There has been a lot of chatter recently about Alison Wolf’s Working Girls piece published in Prospect. So I was not at all surprised to see the article reprinted in the Toronto Star. The Star is renowned for its liberal point of view, as outlined in the famed Atkinson Principles to which the paper continues to adhere today. Its editors would know that an article about the negative repercussions of women in the workforce would be of interest to its readership, if only to give us the opportunity to say “Can you believe this article?” in an informed way.
What is interesting is that The Star chose to change the article’s title from “Working Girls” to “Working Girls, Broken Society”. And the little introduction provided by the editors reads as follows:
“While the benefits of career equality are axiomatic, its negative repercussions are wilfully ignored. In a contentious essay that is sparking fierce debate in Britain, a King’s College professor argues that we must confront the losses to society when women choose work over family.”
Choose work over family.
The article continues on another page and the headline they have chosen is “The downside to equality” in bold one and a half inch font.

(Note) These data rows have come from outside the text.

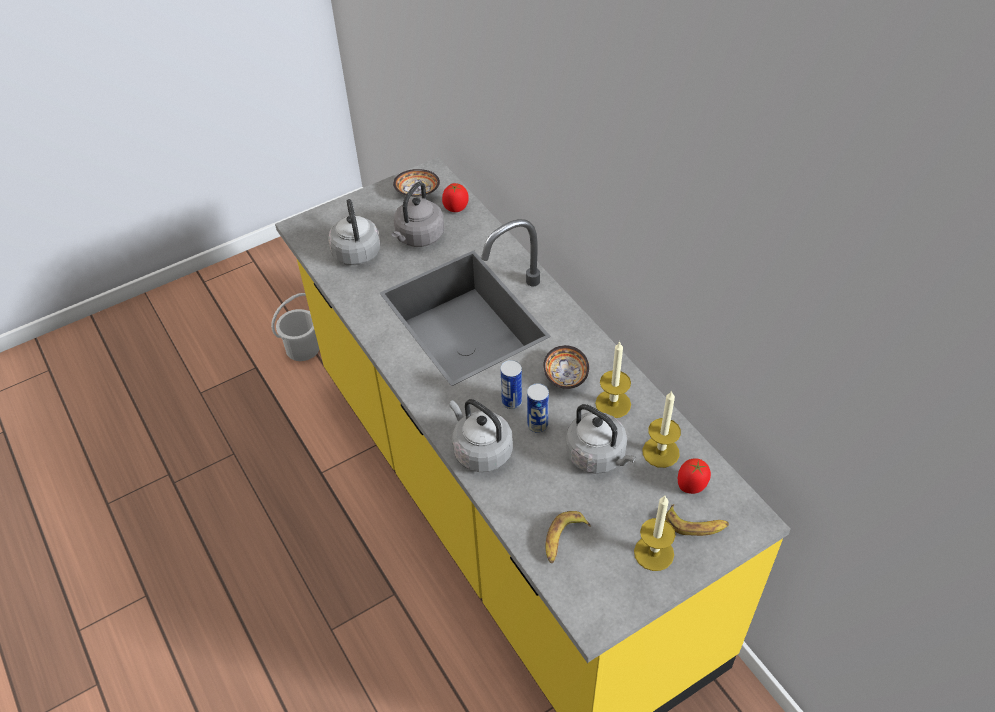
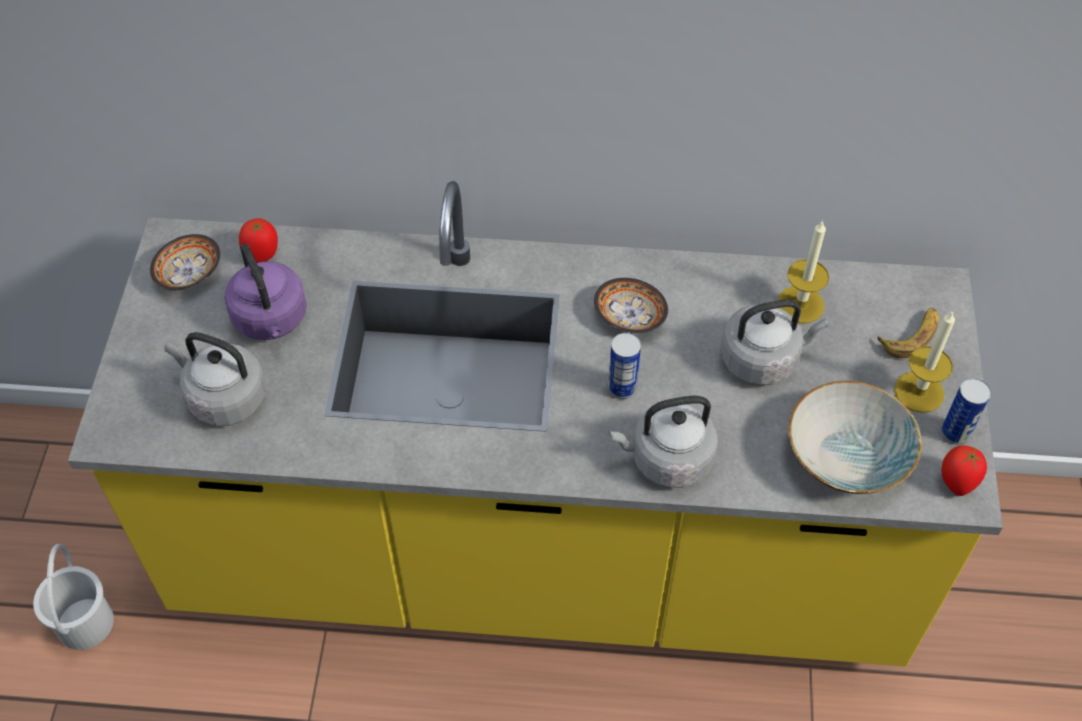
camera: 55 degrees left, 5 degrees up
grey kettle [392,182,444,247] -> purple kettle [225,243,307,340]
can [527,383,549,433] -> can moved to [941,378,991,444]
banana [545,511,591,563] -> bowl [789,381,922,494]
candle [595,341,631,418] -> none
tomato [678,458,711,494] -> tomato moved to [942,446,987,496]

And the accompanying photo — three bob-haired, power-suited, faceless business women, one with her fingers crossed behind her back as if she is lying.
It is a rather loaded way to present a contentious article, no?
The article itself argues how “women, at least in developed societies, have virtually no career or occupation barred to them.” Now the author, Alison Wolf, does state right upfront that this has brought “enormous benefits.” But she goes on to argue that there have been negative consequences including: “the death of sisterhood” or the division of women among class lines to a greater extent than in the past, the “erosion of “female altruism”” whereby women are not so willing to provide caregiving without remuneration, and how we “ignore — sometimes [note: not always as The Star’s preamble implies] wilfully — the extent to which educated women bear disincentives to bear children.”
Some of Wolf’s arguments are compelling although I disagree with most of her conclusions. Interesting was her discussion of how the divide between rich and poor becomes more pronounced after bearing children, as the women with high-paying careers tend to return to work immediately after maternity leave (making 88% of her spouse’s earnings over a lifetime) whereas women in lower paying jobs tend to work part time or leave the work force altogether (making as little as 34% of her spouse’s income over a lifetime). I would have liked to have seen discussion of how state-subsidized daycare might alter this figure.
Some of her arguments were, in my opinion, just plain wrong. She distinguished between the minority of ambitious, well-educated women who have “careers” and the majority of women whose “families are top priority” as though ambition and motherhood are somehow mutually exclusive. Her discussion of how at “the lower end of the socioeconomic ladder, some women can even be “married” to the state and live on benefits in a way no previous society could have imagined” feeds into the myth of the ‘welfare moms’ living the high life.
And her argument that society is worse off today because women are working instead of providing unpaid caregiving services out of the goodness of their hearts and a sense of religious duty is a little scary. She writes that the average amount of time “today’s British citizen, male or female, devotes to volunteer activity is four minutes a day.” Male or female. So it’s not necessarily that women are doing too little volunteering these days; perhaps it’s that men — who have had the burden of being the sole income provider lifted from their shoulders and should therefore have ample capacity for altruistic endeavors — are not doing enough. And she touches on the role of capitalism (which for me is the true bad guy) in all this but only in her discussion of how second wave feminism seemingly embraced capitalist values.
Her conclusion that “families remain central to the care of the old and sick, as well as raising the next generation, and yet our economy and society steer ever more educated women away from marriage or childbearing” is troubling since it places the erosion of our society’s moral fabric squarely on the shoulders of women working outside the home. And though she is clear in stating that she has no desire to return to the “kitchen sink,” her conclusions support the Good Housewife crowd that believes that there is something morally superior about staying at home with one’s children.
Because if a left-leaning newspaper like The Star can read this piece and conclude that it is all about the “losses to society when women choose work over family,” then, my god, what fuel is she giving to the conservatives who have been trying to prove this sort of thing all along.